Debut music, especially debut singles, can sometimes be a rough catch-22. First and foremost, coming out of nowhere to establish yourself as a marketable artist with a style people buy into, you’ll need to build a fan base; a demand for this new music. The easiest way to accomplish that demand would be to release a song that has a wide appeal to attract as many listeners as possible. This is typically means that these debut songs have clichéd, safe lyrics with simple instrumentation so as not to alienate potential fans. That however, is rarely met with high critical acclaim due to the fact that many debut songs tell overdone, unoriginal stories. Such is the case with country newcomer Mo Pitney and his first single, “Country.”
“Country can be in the middle of a city. Country can be on a farm. Country ain’t even a place on a map; it’s a place in your heart” Mo sings in the chorus. The verses continue to list many of things that are included in a country heart. Thankfully, there are no mentions of cutoffs or pickup trucks in a field! However, from old river baptizing to helping those in need without a second thought, Mo Pitney wants you to know he’s a country boy. He loves the Opry, and he’s a patriot who respects his military and all they sacrifice. There’s nothing inherently wrong with songs like this. As I mentioned, they’re safe and bound to attract an audience. However, the song panders to the stress free, simple country lifestyle, and it’s extremely unoriginal. Mo Pitney doesn’t offer anything fresh or new with the lyrics and story.

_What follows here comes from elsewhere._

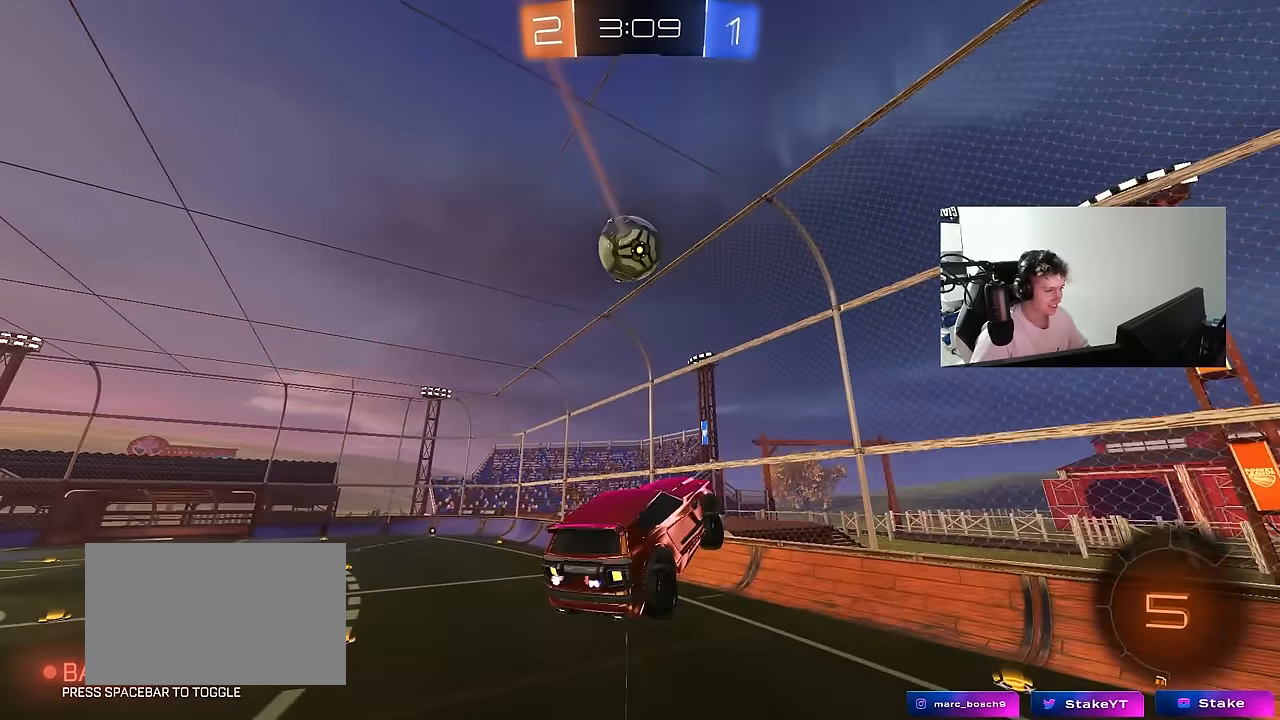
{"keys": ["a"], "mouse": [], "mouse_move": "still", "events": [[33, "d", "down"], [83, "shift", "down"], [133, "d", "up"], [133, "shift", "up"], [500, "a", "down"]]}
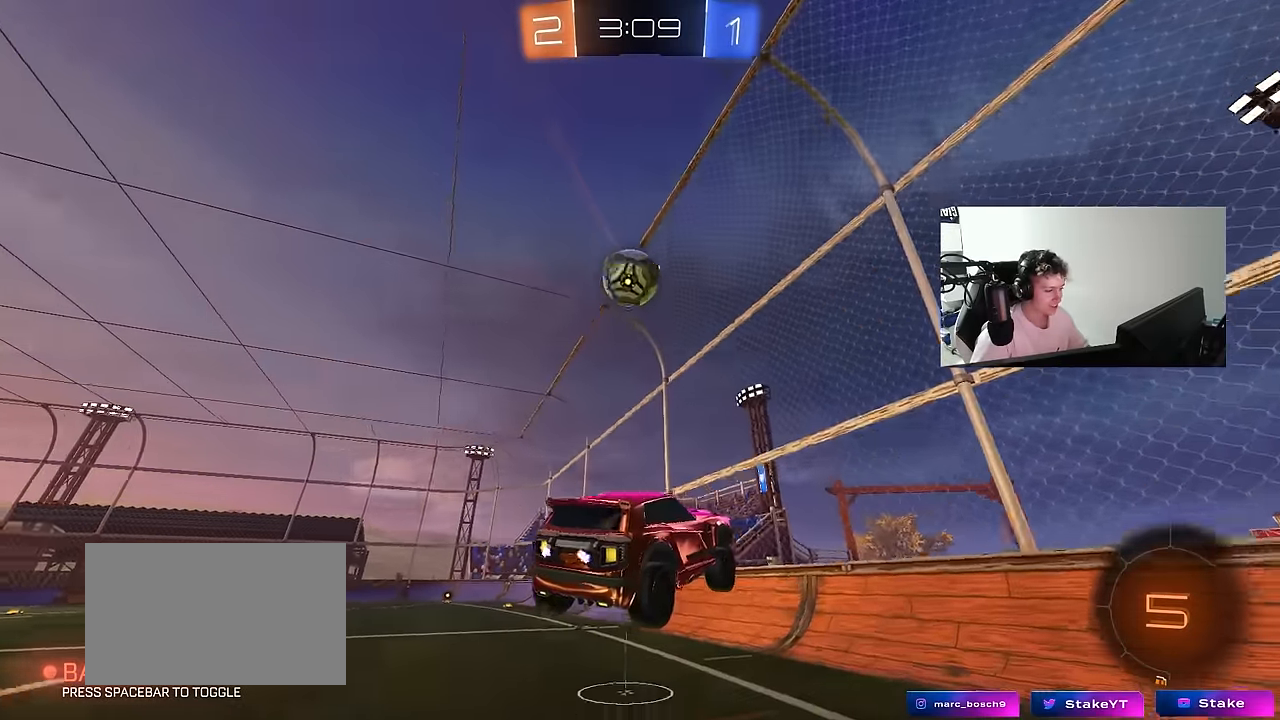
{"keys": ["a"], "mouse": [], "mouse_move": "still", "events": [[50, "a", "up"], [233, "a", "down"]]}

However, the bright spot of Mo Pitney that’s more important at this moment is his sound. Mo Pitney is true, pure country. “Country” has noticeable fiddles and steel guitars behind the lyrics. The instrumentation is, for my money, the best part of the song. The fiddle solos are fresh and needed in the spotlight of today’s country music. The instrumentation is key because it’s full on traditional. This seems to be the route Mo Pitney wants to go, and I think country music purists everywhere can smile while listening to “Country.” Mo Pitney also has a heck of a voice, reminiscent of Randy Travis and Easton Corbin. Pitney’s vocals here sound seasoned and authentic and they’re another shining spot in this song.
Overall, “Country” does its job as a debut single. It establishes Mo Pitney as a singer, and establishes the sound he wants to bring to the country music world. His voice, with those instruments, on a song with an actual story, like this other original he played at the Opry, is something to look forward to when an album from Pitney is released. It’s worth noting that Pitney is signed to Curb Records, so let’s all hope Mike Curb doesn’t treat Pitney poorly and that we’re given some more music soon. As for “Country” we’ll just have to look past the clichéd, tired lyrics for now while we enjoy the pure sounds of good ol’ country music coming from Mo Pitney.